The claim
“The projected £1bn-£2bn saving on the public sector payroll translates into roughly 20,000 to 40,000 job losses.”
Sir Peter Gershon, Financial Times, 9 April 2010

Cathy Newman checks it out
At last, some clarity via the pages of the pink ‘un. Sir Peter Gershon – who used to be the government’s waste buster but has now crossed the floor to give the Conservatives a hand – has spelt out just how a Tory government could make £12bn in efficiency savings to help cut National Insurance.

One of the claims made by Sir Peter zoomed in on saving £2bn on the public sector payroll – that’s job losses to you and I.

So does it stack up?

The background
After much anticipation – and many FactChecks delving into the Tory plans – David Cameron’s efficiency chief Sir Peter cast some light on the Tories’ £12bn savings plans today.

He said driving down the use of agency and contract staff and not filling empty posts, would save perhaps £1bn to £2bn in 2010-11.

Cameron himself confirmed on the Today programme this morning that this is not a plan to fire people – so does the proposal to just leave vacant posts unfilled to make those savings add up?

The analysis
Saving up to £2bn on jobs without anyone getting fired sounds like a painless way to save some money, but is it that easy?

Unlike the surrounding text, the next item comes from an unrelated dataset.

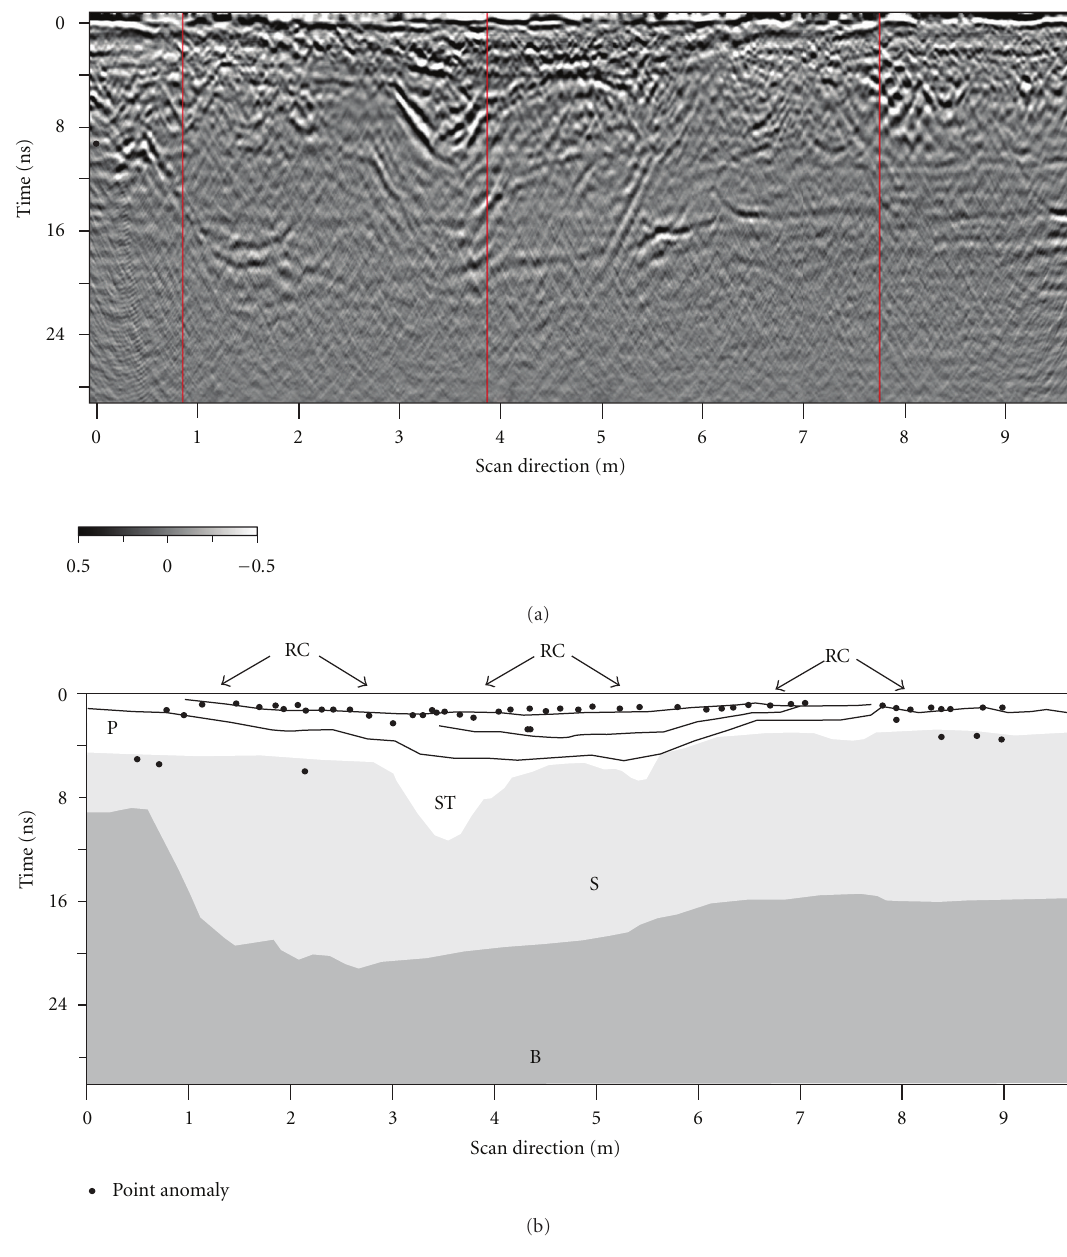
Figure 6: Damaged road section due to pavement settlement (ST) and ramified cracks (RC). 1600MHz migrated radar section (a) and its line drawing (b); di ff erent road layers (P: pavement; S: subgrade; B: bedrock) are drawn; the corresponding power diagram is reported in Figure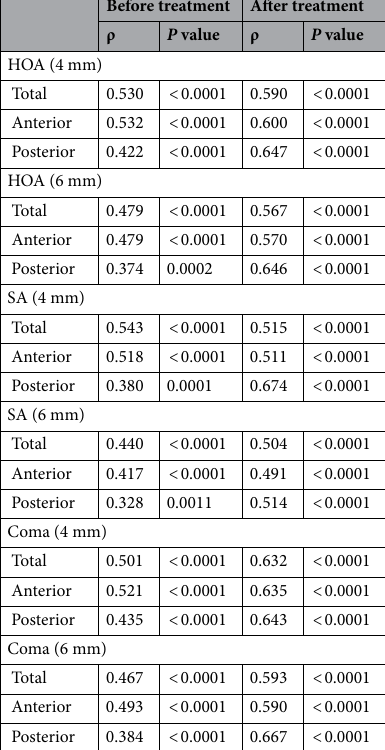
Table 5. Correlations between corneal higher-order aberrations and visual acuities before and after treatment. One patient each with proliferative diabetic retinopathy, advanced glaucoma, and moderate-to-severe cataract were excluded from the analysis of visual acuity. Coma coma aberration, SA spherical aberration, HOA higher- order aberration, ρ Spearman’s rank correlation coefficient.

John Marsh, who was a human resources director at the Home Office from 2003-2007, and therefore involved in implementing many of Gershon’s original savings plans, talks FactCheck through some of the issues.

According to Marsh, the main problem the Conservatives may encounter is that many of these savings from vacant posts will already be being made, by sensible public sector HR bosses.

Marsh told FactCheck: “The current government have made it plain they are making billions of pounds of savings; in fact they are in year-three of that now. So most public organisations will have already budgeted for a 2-3 per cent vacancy rate.

“I think it’s true that you can make this saving (£2bn for 40,000 jobs, agency costs, consultants). But these do not necessarily translate into an automatic cost saving because a number of savings for vacancies will have already been factored into budgets by finance directors. You don’t get a budget that amounts to all posts being filled in the first place.”

So if the saving is already being made, you can’t then make a new saving on top of it. Budgets the Tories want to trim using vacant posts may already have been trimmed via the same method.

In some senses Marsh says the £2bn saving is realistic overall. There are 5m public sector jobs in total in the UK, and about 400,000 of those jobs become available each year. So 40,000 jobs would represent less than 1 per cent of the public sector workforce anyway.

But saving £1bn-£2bn in 2010/2011 – in less than 11 months by the time the new government is formed – represents a difficulty.

Gershon’s own savings plan for Labour was the subject of a report by the National Audit Office last autumn which found only 25 per cent of savings identified by departments were concrete, 50 per cent were questionable and 25 per cent were not tenable.

That shows that such grand savings plans are far from a precise science.

The verdict
Marsh’s analysis of the Gershon/Tory claims speaks volumes. Although he does think the £2bn saving is achievable by leaving posts unfilled and cutting agency and consultancy costs, he makes a valid point that prudent HR managers up and down the country will already have been using this process of “natural wastage”.

That, and the fact that this saving could not be initiated from day one of a new government, suggest the process might be rather more painful than the Tories imply.